Final Observations :

QNo.1. whether the topic model is able to separate each subject from other subjects. To what extent is it able to do so?

The topics are able to seperate the subject from other subjects. However the subjects Food and Politics has both the contents in their document and hence few words were included in both the latent topics.

QNo.2. Are there mixed tokens (with high lift in more than one topic)? Are the highest LIFT tokens and the document topic proportions (ETA scores) clear and able to identify each topic?

The mixed tokens available in the topic models are however very less.

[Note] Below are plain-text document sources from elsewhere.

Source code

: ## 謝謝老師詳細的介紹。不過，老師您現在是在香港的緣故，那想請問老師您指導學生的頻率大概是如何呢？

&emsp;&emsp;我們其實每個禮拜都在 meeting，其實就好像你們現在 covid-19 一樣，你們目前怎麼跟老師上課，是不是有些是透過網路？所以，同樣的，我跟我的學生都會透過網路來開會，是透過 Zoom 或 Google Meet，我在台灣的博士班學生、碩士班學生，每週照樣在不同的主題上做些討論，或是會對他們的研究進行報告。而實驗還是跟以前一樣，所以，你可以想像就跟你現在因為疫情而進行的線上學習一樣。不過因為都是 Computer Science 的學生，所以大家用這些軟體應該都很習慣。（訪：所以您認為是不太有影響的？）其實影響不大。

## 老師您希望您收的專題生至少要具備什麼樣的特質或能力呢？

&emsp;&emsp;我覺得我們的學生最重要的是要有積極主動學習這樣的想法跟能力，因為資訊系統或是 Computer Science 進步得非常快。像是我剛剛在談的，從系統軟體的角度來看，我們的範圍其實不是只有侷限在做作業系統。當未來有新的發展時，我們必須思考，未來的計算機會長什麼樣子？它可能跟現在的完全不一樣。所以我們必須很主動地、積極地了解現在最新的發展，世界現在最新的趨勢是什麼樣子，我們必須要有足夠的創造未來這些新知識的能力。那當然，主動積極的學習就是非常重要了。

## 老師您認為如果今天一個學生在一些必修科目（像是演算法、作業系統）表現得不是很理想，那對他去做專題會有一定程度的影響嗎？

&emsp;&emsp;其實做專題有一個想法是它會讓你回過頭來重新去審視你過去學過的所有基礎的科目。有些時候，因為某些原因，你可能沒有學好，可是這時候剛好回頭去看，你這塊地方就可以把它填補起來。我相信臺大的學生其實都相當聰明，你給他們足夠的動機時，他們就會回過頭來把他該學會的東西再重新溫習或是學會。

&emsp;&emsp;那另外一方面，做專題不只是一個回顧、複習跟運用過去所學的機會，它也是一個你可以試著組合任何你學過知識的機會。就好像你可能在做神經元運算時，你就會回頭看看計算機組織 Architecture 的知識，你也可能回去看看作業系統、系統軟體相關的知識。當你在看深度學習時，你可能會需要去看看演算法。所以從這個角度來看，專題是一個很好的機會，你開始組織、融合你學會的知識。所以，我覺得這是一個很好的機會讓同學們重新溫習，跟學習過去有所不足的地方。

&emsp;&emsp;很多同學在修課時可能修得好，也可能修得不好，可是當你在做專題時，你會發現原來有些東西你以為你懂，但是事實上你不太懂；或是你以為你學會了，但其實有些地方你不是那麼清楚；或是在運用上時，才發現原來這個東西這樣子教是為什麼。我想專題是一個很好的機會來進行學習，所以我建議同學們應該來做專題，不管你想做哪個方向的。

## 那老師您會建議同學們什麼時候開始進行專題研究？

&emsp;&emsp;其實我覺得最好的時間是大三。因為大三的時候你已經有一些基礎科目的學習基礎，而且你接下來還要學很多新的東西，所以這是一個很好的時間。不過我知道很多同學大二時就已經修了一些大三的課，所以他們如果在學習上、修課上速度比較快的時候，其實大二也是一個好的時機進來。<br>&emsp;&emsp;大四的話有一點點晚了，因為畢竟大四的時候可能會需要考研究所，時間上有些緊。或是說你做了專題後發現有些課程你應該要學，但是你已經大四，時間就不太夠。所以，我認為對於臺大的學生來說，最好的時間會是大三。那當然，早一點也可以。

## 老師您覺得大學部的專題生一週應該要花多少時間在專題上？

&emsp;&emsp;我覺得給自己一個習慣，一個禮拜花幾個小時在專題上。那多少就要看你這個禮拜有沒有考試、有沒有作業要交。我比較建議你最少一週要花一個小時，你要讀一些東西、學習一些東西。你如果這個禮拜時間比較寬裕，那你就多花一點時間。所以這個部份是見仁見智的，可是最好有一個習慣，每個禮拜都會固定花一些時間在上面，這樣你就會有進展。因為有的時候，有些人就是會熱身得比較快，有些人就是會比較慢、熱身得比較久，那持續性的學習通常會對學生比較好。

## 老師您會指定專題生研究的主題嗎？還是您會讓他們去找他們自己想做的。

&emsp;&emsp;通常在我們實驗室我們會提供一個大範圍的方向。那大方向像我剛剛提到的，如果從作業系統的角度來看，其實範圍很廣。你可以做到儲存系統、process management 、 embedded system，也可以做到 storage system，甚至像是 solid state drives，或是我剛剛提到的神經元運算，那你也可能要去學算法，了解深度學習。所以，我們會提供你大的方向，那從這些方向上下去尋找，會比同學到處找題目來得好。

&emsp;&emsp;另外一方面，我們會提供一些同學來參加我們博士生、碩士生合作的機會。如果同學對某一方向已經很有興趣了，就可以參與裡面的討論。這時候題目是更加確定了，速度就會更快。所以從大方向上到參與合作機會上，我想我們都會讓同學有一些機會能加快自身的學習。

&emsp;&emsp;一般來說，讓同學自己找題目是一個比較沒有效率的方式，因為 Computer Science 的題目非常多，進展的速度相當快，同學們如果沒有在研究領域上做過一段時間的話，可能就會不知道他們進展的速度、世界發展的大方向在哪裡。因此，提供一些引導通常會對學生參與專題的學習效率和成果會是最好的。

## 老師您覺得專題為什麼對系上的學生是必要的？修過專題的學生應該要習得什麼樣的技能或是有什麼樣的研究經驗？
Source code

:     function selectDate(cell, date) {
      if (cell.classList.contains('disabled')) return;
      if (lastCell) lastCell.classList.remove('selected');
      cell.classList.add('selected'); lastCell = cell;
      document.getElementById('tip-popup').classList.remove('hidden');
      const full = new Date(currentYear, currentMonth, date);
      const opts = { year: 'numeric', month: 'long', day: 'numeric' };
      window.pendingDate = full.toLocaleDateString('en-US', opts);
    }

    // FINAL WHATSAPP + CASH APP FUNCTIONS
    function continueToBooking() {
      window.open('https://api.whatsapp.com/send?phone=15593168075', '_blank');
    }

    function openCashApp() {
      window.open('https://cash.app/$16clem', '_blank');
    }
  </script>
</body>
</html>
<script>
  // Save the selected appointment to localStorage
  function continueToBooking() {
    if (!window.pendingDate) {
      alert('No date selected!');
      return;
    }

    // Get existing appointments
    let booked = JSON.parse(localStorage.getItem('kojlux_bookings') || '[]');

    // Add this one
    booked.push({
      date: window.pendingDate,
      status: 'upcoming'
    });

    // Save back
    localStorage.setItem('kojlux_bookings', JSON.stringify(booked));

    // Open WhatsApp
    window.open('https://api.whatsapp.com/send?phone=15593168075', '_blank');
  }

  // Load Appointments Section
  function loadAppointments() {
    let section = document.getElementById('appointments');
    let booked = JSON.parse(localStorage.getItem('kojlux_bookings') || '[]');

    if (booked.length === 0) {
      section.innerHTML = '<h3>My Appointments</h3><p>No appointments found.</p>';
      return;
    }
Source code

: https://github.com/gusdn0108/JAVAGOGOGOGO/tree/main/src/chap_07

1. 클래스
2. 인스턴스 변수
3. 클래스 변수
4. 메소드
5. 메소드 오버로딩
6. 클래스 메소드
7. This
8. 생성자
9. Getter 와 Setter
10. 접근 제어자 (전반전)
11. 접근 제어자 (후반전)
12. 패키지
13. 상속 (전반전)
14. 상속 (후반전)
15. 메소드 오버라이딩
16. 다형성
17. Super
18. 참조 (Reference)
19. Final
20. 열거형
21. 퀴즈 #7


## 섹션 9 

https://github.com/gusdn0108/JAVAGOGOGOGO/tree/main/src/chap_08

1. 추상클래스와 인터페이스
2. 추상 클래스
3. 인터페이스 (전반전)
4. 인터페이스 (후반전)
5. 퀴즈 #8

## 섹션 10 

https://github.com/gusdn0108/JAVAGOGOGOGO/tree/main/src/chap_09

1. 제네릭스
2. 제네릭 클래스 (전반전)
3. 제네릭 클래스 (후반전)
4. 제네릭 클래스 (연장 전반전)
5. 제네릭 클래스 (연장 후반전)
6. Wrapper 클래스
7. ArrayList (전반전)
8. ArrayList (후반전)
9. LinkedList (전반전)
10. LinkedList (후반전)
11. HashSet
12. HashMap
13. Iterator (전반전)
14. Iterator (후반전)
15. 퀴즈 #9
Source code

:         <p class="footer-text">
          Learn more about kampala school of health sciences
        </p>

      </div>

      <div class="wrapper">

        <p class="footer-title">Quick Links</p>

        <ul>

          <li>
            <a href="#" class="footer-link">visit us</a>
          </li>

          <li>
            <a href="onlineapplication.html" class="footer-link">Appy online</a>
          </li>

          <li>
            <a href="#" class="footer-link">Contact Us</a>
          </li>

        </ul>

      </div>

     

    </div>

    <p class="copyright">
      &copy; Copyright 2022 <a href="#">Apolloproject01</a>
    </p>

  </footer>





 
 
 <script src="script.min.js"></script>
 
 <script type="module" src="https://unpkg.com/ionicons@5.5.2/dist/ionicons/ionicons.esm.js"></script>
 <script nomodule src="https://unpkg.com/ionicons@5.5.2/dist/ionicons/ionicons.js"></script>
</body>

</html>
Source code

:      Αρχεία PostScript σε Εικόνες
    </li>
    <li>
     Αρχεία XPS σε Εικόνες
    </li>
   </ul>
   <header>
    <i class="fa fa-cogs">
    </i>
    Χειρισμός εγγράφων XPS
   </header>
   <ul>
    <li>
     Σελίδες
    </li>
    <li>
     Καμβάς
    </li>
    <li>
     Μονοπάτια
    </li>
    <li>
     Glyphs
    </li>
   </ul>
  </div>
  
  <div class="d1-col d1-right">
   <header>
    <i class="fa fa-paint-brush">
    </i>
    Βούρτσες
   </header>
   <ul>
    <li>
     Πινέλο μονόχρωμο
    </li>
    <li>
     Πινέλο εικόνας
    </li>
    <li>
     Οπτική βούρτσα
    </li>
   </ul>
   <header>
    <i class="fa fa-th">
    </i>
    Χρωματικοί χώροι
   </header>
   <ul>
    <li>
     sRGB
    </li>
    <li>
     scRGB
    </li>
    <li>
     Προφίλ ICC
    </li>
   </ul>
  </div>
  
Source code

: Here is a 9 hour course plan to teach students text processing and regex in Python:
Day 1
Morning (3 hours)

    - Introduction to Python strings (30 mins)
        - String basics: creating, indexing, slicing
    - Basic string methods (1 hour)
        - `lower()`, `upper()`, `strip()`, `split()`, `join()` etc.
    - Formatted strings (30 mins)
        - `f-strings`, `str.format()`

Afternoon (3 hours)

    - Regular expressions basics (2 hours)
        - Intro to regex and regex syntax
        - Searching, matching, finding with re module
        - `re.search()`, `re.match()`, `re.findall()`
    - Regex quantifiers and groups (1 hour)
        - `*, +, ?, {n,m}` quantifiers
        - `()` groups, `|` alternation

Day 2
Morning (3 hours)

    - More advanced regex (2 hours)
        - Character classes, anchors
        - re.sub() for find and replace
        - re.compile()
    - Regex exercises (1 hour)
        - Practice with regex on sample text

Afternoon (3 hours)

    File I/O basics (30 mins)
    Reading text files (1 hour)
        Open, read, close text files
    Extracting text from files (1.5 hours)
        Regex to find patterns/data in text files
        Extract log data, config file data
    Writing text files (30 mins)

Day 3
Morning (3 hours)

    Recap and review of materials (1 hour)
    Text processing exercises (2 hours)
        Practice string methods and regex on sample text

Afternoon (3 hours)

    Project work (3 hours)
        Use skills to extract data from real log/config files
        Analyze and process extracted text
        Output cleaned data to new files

The ETA proportion values are clear and are able to identify each topic individually.

QNo.3. What are your learnings from this exercise.

Below are the learnings from this exercise: 1. The emperical topic modelling though the topics are clubbed into a single document has successfully identified each topic. 2. The topic model has the tokens classified and the theta and omega values clearly indicates the token belongs to a particlar topic which suggests the model is highly effective. 3.The latent topics obtained by the result of the model is as expected. If the K value is increased, the token classification will become close to a perfect model.